Detecting the text language using Translate
To detect the language of a text, use the detectLanguage method.
Note
The detectLanguage method returns the language code of the source text. If the language cannot be detected, the language code field in the response will be empty.
Getting started
To use the examples, install cURL
The examples below are intended to be run in MacOS and Linux. To run them in Windows, see how to work with Bash in Microsoft Windows.
The Translate API requires you to send your authentication credentials in each request. The authentication method depends on the type of account used to send your request:
-
Get an IAM token to authenticate your Yandex account or federated account. Transmit the token in the
Authorization
header of each request in the following format:Authorization: Bearer <IAM token>
-
Get the ID of any folder for which your account has the
ai.translate.user
role or higher. Make sure to include your folder ID in thefolderId
field in the body of each request.
-
Choose one of the authentication methods:
-
Get an IAM token. Include the IAM token in the
Authorization
header in the following format:Authorization: Bearer <IAM token>
-
Create an API key.

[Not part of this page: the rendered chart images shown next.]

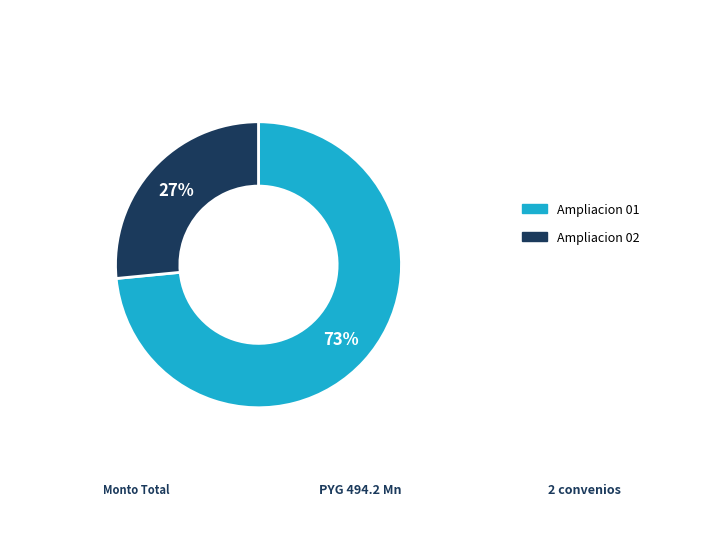

Is there any slice that represents more than half of the pie?

Yes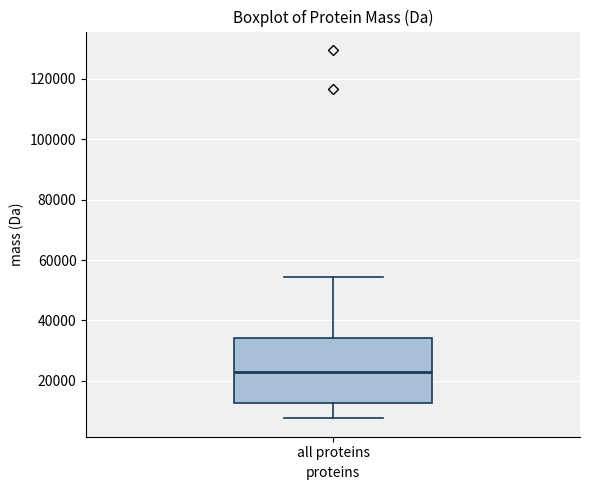

Read this box plot against the y-axis: the position of the median line, the range covered by the box, and the ends of both whiskers. The values are not printed on the chart, so give them approximately, as read against the axis.

median 22000, box 12000 to 34000, whiskers 8000 to 54000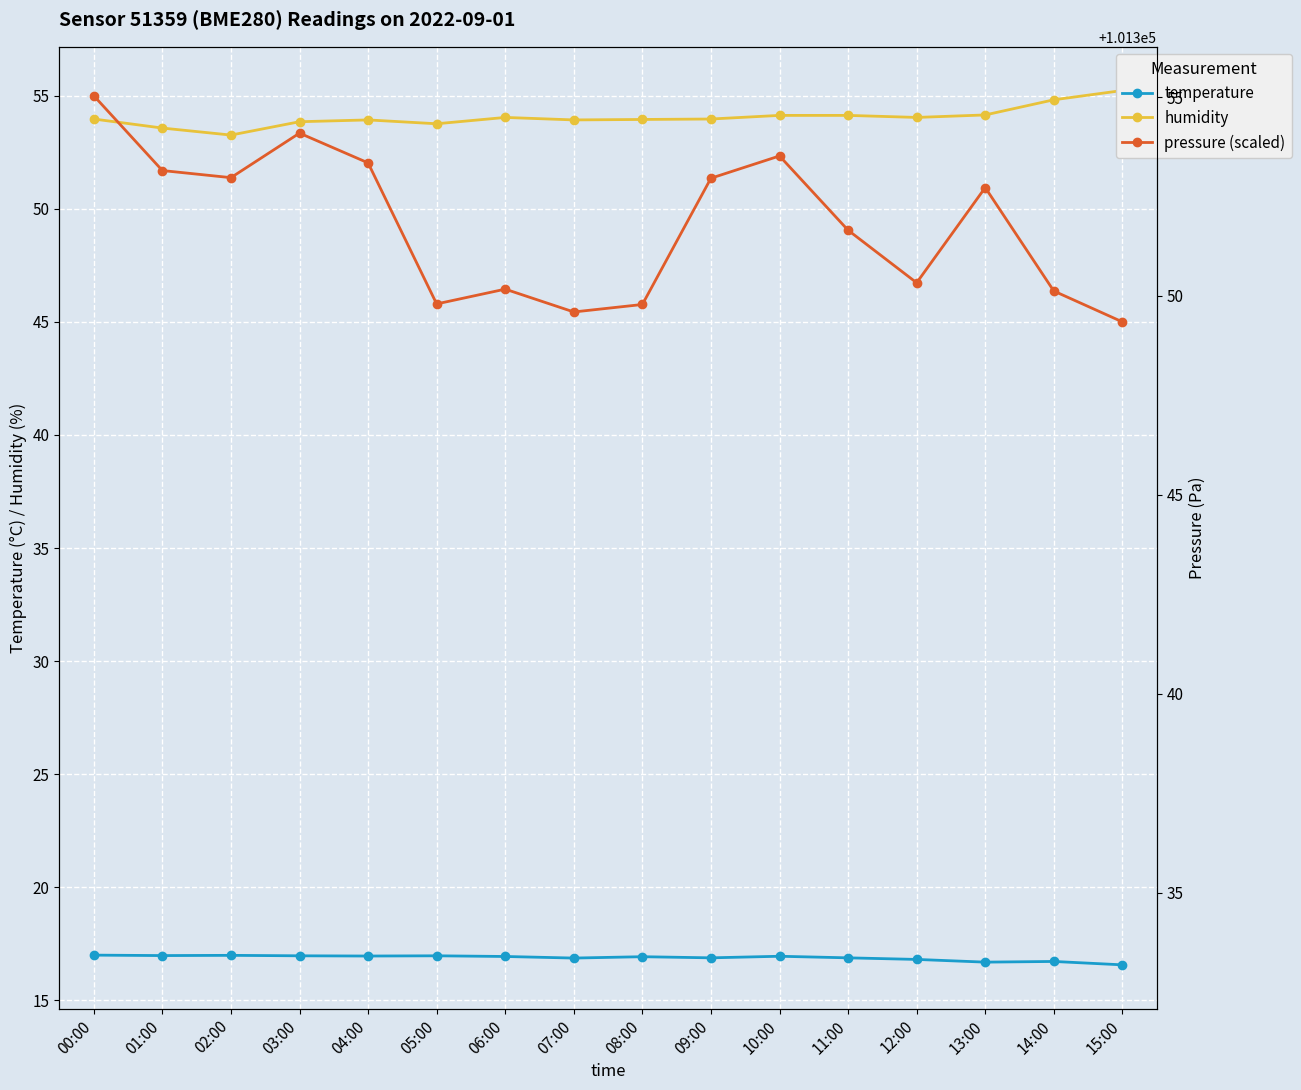

How many data points in pressure (scaled) are less than 50?

8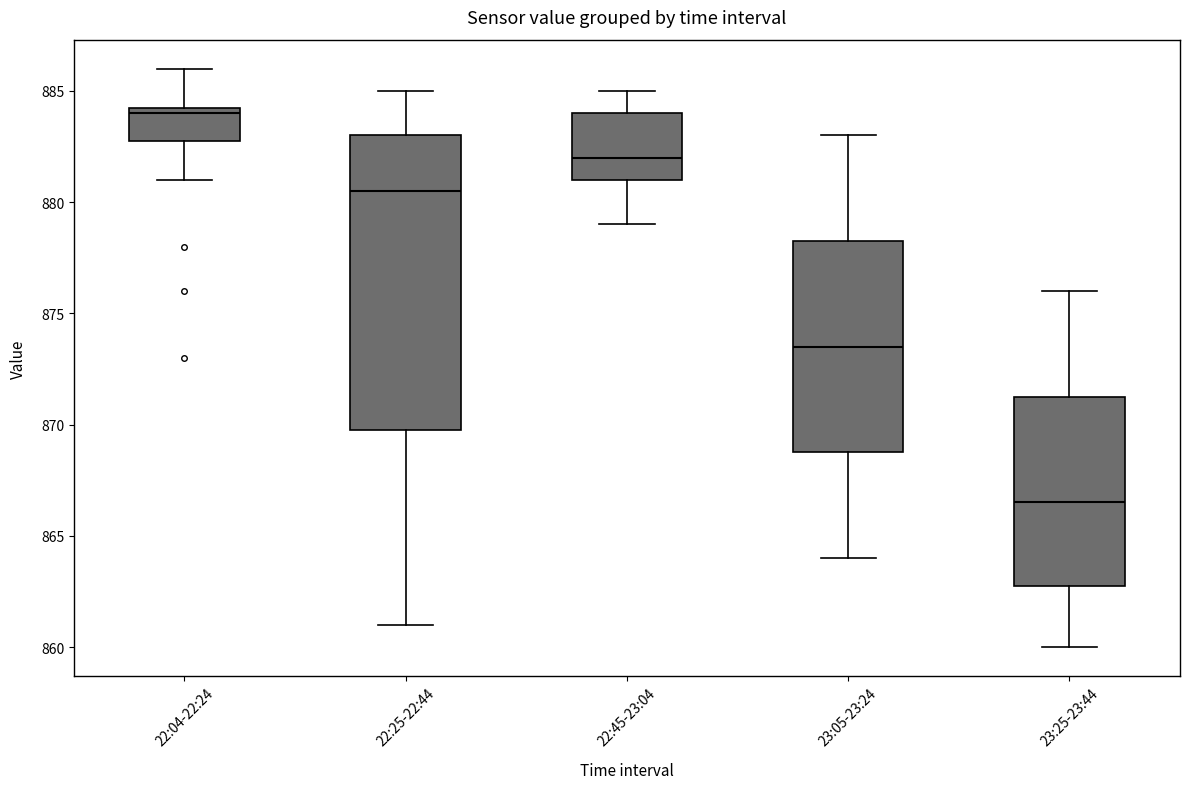

Comparing the boxes themselves (not the whiskers), which one is the tallest?

22:25-22:44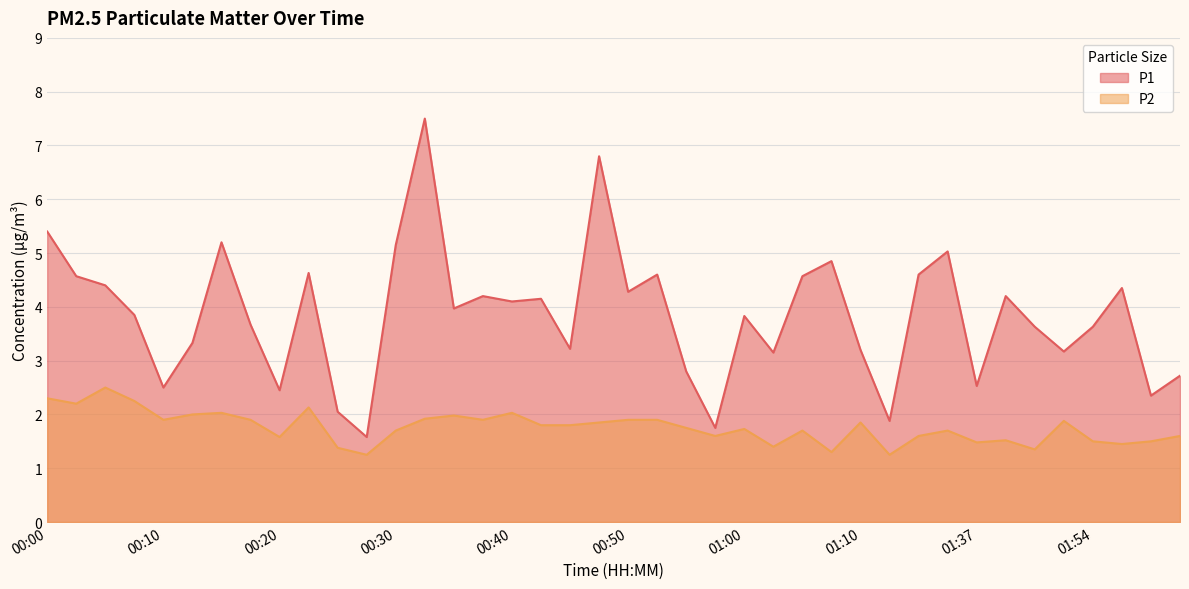

What is the value of the P2 point at the 31st from the left?

1.6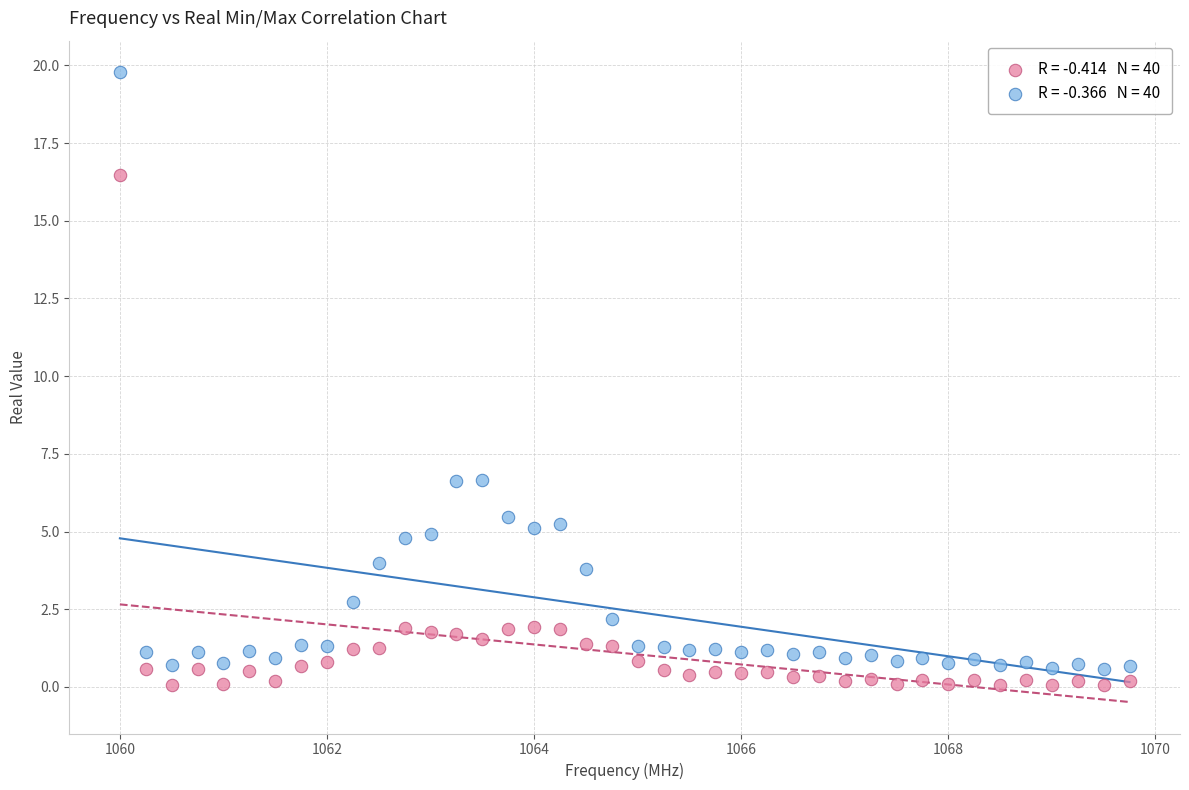

Across all data points, what is the range of X values (max minus min)?

9.8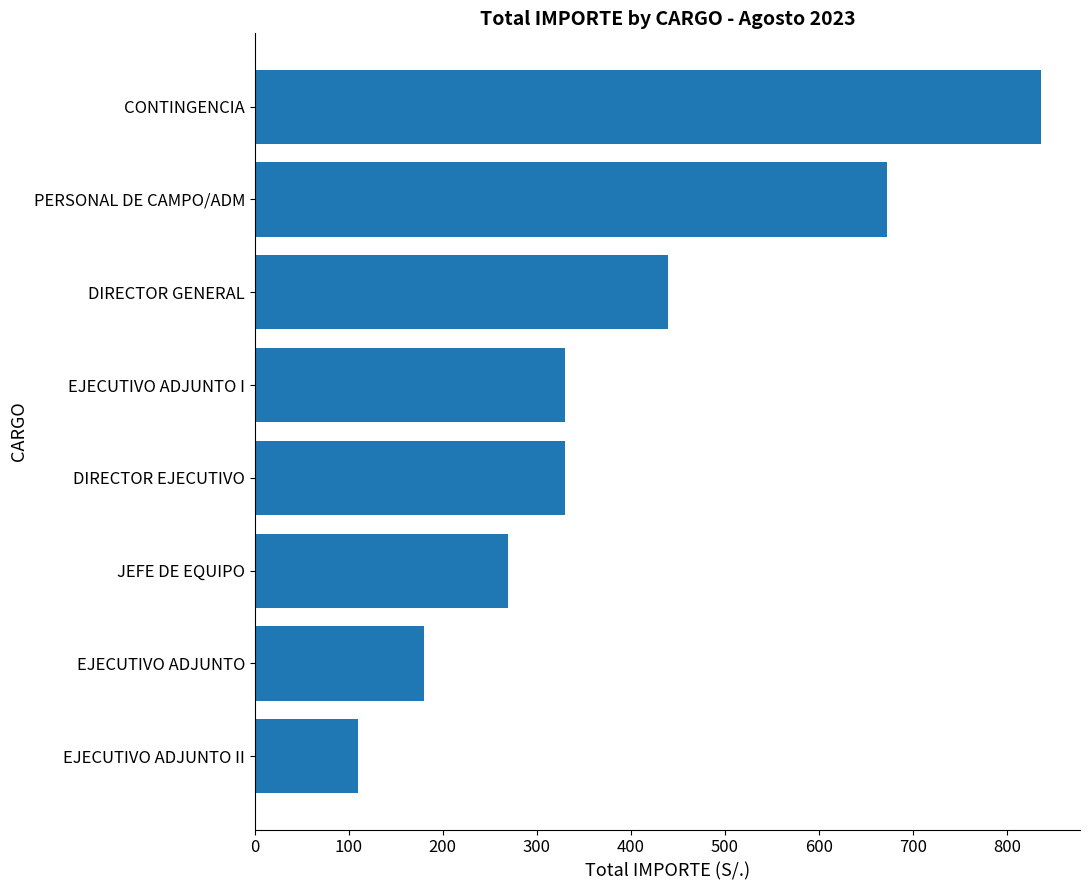

How many data points does each series have?

8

Include the API key in the
Authorization
header in the following format:Authorization: Api-Key <API key>
-
-
Assign the service account the
ai.translate.user
role or higher for the folder where it was created.Do not specify the folder ID in your requests, as YandexGPT uses the folder in which the service account was created.
Detect the language of a phrase
In this example, we will detect the language that the phrase Hello, world is written in.
To detect the language of the text, pass it in the detectLanguage request body:
export FOLDER_ID=<folder_ID>
export IAM_TOKEN=<IAM_token>
export TEXT="Hello, world"
curl \
--request POST \
--header "Content-Type: application/json" \
--header "Authorization: Bearer ${IAM_TOKEN}" \
--data "{\"folderId\": \"${FOLDER_ID}\", \"text\": \"${TEXT}\"}" \
"https://translate.api.cloud.yandex.net/translate/v2/detect"
Where:
FOLDER_ID
: Folder ID you got before you started.IAM_TOKEN
: IAM token you got before you started.
The service will respond with the language code of the source text:
{
"languageCode": "en"
}
Specify the most likely languages
Some words are spelled the same in different languages. For example, the English word hand
is also written as hand
in German, Swedish, and Dutch. If the text you provide contains such words, Translate may detect the wrong source language.
To avoid mistakes, you can use the languageCodeHints
field to specify which languages should be prioritized when determining the text language:
{
"folderId": "<folder_ID>",
"languageCodeHints":["ru", "de"],
"text": "hand"
}
Where:
folderId
: Folder ID you got before you started.languageCodeHints
: Languages to prioritize when determining the language of the text.text
: Text to translate as a string.
Save the request body to a file (e.g., body.json
) and provide the file using the detectLanguage method:
export IAM_TOKEN=<IAM_token>
curl \
--request POST \
--header "Content-Type: application/json" \
--header "Authorization: Bearer ${IAM_TOKEN}" \
--data '@body.json' \
"https://translate.api.cloud.yandex.net/translate/v2/detect"
{
"languageCode": "de"
}
Where IAM_TOKEN
is the IAM token you got before you started.